Oil recorded a second weekly gain amid speculation that OPEC and Russia will meet to discuss trimming crude production to bolster prices.
Russian Energy Minister Alexander Novak said that while OPEC member Venezuela proposed a meeting next month, nothing is scheduled. Russia, after months of insisting it was happy to keep pumping at full throttle, suggested in recent comments it is open to compromise with the Organization of Petroleum Exporting Countries. Equities climbed as the Bank of Japan’s unexpected monetary stimulus boosted confidence that central banks remain vigilant of slowing economic growth.

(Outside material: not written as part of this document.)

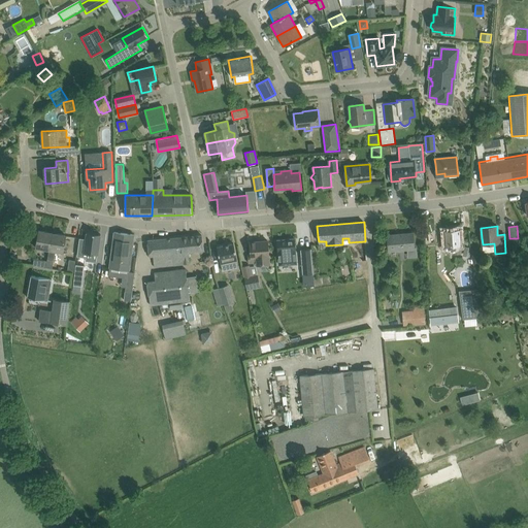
[(452,248),(452,254),(461,254),(459,229),(444,230),(446,248),(452,248)]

Oil has pared its decline this year to about 9 percent after plunging to a 12-year low. Global markets remain volatile because of concerns about brimming U.S. stockpiles and rising exports from Iran following the removal of sanctions against the country. OPEC’s January crude output climbed to the highest level in data compiled by Bloomberg going back 20 years as Indonesia’s membership was reactivated.
West Texas Intermediate for March delivery rose 40 cents to settle at $33.62 a barrel on the New York Mercantile Exchange. The contract climbed as much as 3.6 percent to $34.40 earlier. Total volume traded was 46 percent above the 100-day average.
Brent for March settlement, which expires Friday, rose 82 cents, or 2.4 percent, to $34.71 a barrel on the London-based ICE Futures Europe exchange.